100 in 100: Sampson County’s Willie Parker, ‘Fast Willie’

The Clinton running back never meshed with UNC's John Bunting, but a pair of injuries in the Steelers backfield gave him the opportunity he needed

Clinton’s Willie Parker never found a leading role at UNC, but injuries in the Steelers backfield gave him the opportunity he needed to rush for more than 5,000 yards and win two Super Bowl rings over six seasons in Pittsburgh. (Keith Srakocic / AP Photo)

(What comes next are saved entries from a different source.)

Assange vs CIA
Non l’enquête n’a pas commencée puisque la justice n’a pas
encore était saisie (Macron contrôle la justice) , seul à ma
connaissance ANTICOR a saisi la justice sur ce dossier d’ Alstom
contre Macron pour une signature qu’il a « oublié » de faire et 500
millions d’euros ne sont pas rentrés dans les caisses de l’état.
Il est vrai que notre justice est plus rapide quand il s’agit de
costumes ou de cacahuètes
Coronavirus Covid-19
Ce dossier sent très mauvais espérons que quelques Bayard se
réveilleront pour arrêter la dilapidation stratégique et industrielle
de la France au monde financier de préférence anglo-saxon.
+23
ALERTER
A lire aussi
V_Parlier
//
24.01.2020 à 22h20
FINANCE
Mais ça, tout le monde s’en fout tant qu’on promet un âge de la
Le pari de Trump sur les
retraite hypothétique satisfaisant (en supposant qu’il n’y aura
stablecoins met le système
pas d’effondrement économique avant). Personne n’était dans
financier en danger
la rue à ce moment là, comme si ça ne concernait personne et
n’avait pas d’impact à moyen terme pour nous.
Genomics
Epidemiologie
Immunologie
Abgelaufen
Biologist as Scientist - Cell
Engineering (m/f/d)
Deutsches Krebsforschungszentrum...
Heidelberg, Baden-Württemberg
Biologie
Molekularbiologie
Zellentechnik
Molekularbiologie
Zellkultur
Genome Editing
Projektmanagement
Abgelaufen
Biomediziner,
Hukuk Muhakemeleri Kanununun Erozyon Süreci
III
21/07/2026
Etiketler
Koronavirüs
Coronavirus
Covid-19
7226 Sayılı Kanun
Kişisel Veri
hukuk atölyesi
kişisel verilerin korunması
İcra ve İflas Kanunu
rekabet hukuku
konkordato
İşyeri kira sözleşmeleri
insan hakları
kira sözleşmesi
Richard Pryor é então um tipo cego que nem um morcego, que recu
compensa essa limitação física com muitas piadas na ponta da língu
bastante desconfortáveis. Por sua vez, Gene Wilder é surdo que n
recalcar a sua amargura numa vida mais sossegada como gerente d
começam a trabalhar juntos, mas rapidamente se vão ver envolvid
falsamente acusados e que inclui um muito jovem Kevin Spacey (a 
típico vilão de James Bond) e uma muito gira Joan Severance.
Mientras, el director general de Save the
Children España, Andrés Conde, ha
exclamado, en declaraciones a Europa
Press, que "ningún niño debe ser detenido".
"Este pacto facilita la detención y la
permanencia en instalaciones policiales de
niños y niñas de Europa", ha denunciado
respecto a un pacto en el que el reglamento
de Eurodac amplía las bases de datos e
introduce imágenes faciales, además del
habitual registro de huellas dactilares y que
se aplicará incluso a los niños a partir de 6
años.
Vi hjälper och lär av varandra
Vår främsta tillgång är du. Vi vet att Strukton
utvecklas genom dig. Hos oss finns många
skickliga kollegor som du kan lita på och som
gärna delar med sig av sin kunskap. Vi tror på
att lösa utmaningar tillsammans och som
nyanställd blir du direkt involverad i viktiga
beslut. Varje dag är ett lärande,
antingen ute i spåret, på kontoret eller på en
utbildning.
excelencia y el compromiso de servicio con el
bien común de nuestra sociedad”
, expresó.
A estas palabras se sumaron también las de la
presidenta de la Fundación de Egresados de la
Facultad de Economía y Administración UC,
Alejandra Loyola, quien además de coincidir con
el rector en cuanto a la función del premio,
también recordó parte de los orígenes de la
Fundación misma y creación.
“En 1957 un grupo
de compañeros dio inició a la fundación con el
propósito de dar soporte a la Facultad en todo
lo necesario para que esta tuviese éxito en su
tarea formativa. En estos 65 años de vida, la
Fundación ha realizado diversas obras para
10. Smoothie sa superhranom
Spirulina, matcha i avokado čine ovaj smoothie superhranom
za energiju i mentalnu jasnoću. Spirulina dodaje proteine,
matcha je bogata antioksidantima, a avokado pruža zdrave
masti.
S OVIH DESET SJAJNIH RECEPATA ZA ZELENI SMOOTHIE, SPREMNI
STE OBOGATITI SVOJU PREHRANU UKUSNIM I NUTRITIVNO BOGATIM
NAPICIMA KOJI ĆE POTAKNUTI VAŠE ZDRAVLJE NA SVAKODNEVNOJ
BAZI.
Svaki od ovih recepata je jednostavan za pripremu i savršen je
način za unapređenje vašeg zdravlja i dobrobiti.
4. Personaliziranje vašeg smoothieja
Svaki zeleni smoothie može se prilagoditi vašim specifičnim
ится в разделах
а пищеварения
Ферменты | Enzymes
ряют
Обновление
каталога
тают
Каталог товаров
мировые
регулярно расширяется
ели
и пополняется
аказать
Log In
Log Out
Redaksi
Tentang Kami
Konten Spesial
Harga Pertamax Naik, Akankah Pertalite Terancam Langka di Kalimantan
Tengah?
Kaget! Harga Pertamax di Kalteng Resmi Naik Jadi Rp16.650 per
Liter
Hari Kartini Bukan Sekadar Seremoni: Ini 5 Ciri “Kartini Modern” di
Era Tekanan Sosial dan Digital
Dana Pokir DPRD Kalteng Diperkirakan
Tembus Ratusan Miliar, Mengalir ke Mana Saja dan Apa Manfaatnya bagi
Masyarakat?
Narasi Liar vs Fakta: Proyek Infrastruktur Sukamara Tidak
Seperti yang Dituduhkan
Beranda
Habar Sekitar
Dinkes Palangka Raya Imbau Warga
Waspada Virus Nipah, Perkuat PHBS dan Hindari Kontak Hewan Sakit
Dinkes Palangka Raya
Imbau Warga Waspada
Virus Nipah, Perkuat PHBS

North State Journal’s 100 in 100 series will showcase the best athlete from each of North Carolina’s 100 counties. From Alamance to Yancey, each county will feature one athlete who stands above the rest. Some will be obvious choices, others controversial, but all of our choices are worthy of being recognized for their accomplishments — from the diamond and gridiron to racing ovals and the squared circle. You can see all the profiles as they’re unveiled here.

Sampson County

Willie Parker

To most around his hometown of Clinton, Willie Parker was known as “Fast Willie” because of his blazing 4.28 speed in the 40-yard dash. John Bunting, his coach at North Carolina, had a different nickname for him.

And it wasn’t as complimentary.

Bunting referred to Parker as “The Clinton Bypass” because of his propensity for bouncing runs outside in search of big plays instead of gaining tougher yards between the tackles. It was a style that didn’t mesh well with the hard-nosed former NFL linebacker and nearly derailed the 5-foot-10, 212-pound running back’s career.


Parker was a sought-after recruit out of high school, where he led the Dark Horses to the 2A state championship as a junior and rushed for 1,800 yards while averaging more than 12 yards per carry as a senior. But other than a memorable 131-yard performance against Auburn in the 2001 Peach Bowl as a sophomore in 2001, his college career was a major disappointment. On his Senior Day in 2003, he spent the entire game watching from the sideline.

Had it not been for Dan Rooney Jr., son of the Pittsburgh Steelers owner, that would have been the end of Parker’s athletic story. An area scout based in North Carolina, Rooney remembered Parker from his dominant days at Clinton High and convinced the team to sign him as an undrafted free agent for the league minimum of $230,000.

Willie Parker rushed for more than 5,000 yards in six seasons with the Steelers. (Gene J. Puskar / AP Photo)

That proved to be a bargain when, after spending his rookie season as a seldom-used backup, Parker was thrust into the starting role when both Jerome Bettis and Duce Staley were injured. He took advantage of the opportunity by rushing for 161 yards on 22 carries in the 2005 opener against the Tennessee Titans and started 15 of 16 games. He finished the year with 1,202 yards — the second-most in NFL history for an undrafted back.

Parker capped his triumphant season by setting a Super Bowl record with a 75-yard touchdown run to help the Steelers to a 14-3 win against the Seattle Seahawks. It was a performance that earned him a four-year, $13.6 million contract. He rushed for better than 1,300 yards in each of the next two seasons, setting a single-game team record 223 yards against the New Orleans Saints in 2006.

Although injuries eventually cut short his career, Parker earned a second Super Bowl ring in 2009 before retiring.